Item 43463195

kibwen • 6 days ago

> Parsing isn't too bad compared to, say, Perl.

This is damning with faint praise. Perl is undecidable to parse! Even if C isn't as bad as Perl, it's still bad enough that there's an entire Wikipedia article devoted to how bad it is: https://en.wikipedia.org/wiki/Lexer_hack

account42 • 5 days ago

> The Clang parser handles the situation in a completely different way, namely by using a non-reference lexical grammar. Clang's lexer does not attempt to differentiate between type names and variable names: it simply reports the current token as an identifier. The parser then uses Clang's semantic analysis library to determine the nature of the identifier. This allows a simpler and more maintainable architecture than The Lexer Hack. This is also the approach used in most other modern languages, which do not distinguish different classes of identifiers in the lexical grammar, but instead defer them to the parsing or semantic analysis phase, when sufficient information is available.
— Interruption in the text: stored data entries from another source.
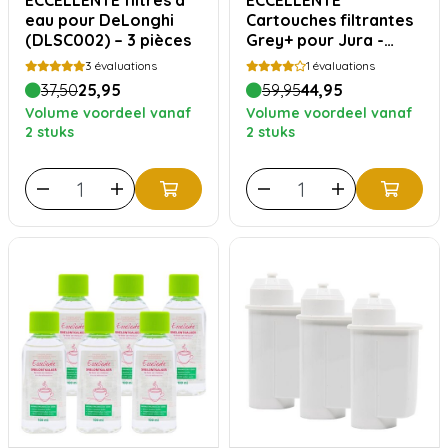
ECCELLENTE filtres à
ECCELLENTE
eau pour DeLonghi
Cartouches filtrantes
(DLSC002) – 3 pièces
Grey+ pour Jura -
Pack de 4
3
évaluations
1
évaluations
37,50
25,95
59,95
44,95
Volume voordeel vanaf
Volume voordeel vanaf
2 stuks
2 stuks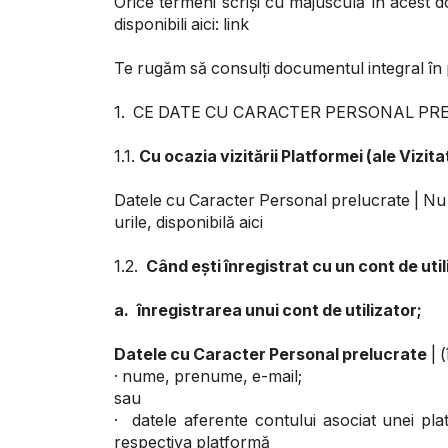
Orice termeni scriși cu majusculă în acest do
disponibili aici: link
Te rugăm să consulți documentul integral în 
1. CE DATE CU CARACTER PERSONAL P
1.1.
Cu ocazia vizitării Platformei (ale Vizita
Datele cu Caracter Personal prelucrate | Nu 
urile, disponibilă aici
1.2.
Când ești înregistrat cu un cont de utili
a.
înregistrarea unui cont de utilizator;
Datele cu Caracter Personal prelucrate
| 
· nume, prenume, e-mail;
sau
· datele aferente contului asociat unei pla
respectiva platformă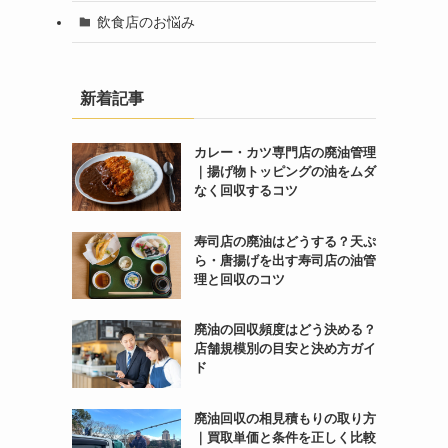
飲食店のお悩み
新着記事
カレー・カツ専門店の廃油管理
｜揚げ物トッピングの油をムダ
なく回収するコツ
寿司店の廃油はどうする？天ぷ
ら・唐揚げを出す寿司店の油管
理と回収のコツ
廃油の回収頻度はどう決める？
店舗規模別の目安と決め方ガイ
ド
廃油回収の相見積もりの取り方
｜買取単価と条件を正しく比較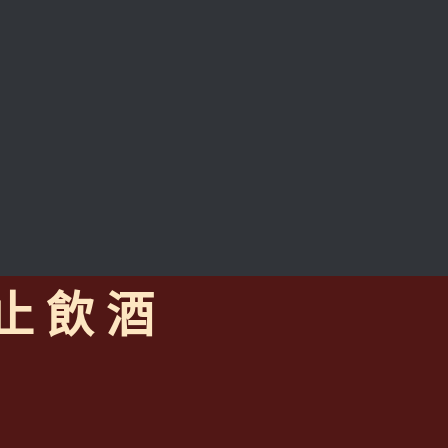
 止 飲 酒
Doesn't sound as much of a problem with the language as it is with the design of earlier compilers.

1 reply

kibwen • 5 days ago

Unifying identifiers in the lexer doesn't solve the problem. The problem is getting the parser to produce a sane AST without needing information from deeper in the pipeline. If all have is `foo * bar;`, what AST node do you produce for the operator? Something generic like "Asterisk", and then its child nodes get some generic "Identifier" node (when at this stage, unlike in the lexer, you should be distinguishing between types and variables), and you fix it up in some later pass. It's a flaw in the grammar, period. And it's excusable, because C is older than Methuselah and was hacked together in a weekend like Javascript and was never intended to be the basis for the entire modern computing industry. But it's a flaw that modern languages should learn from and avoid.

C ain't simple, it's an organically complex language that just happens to be small enough that you can fit a compiler into the RAM of a PDP-11.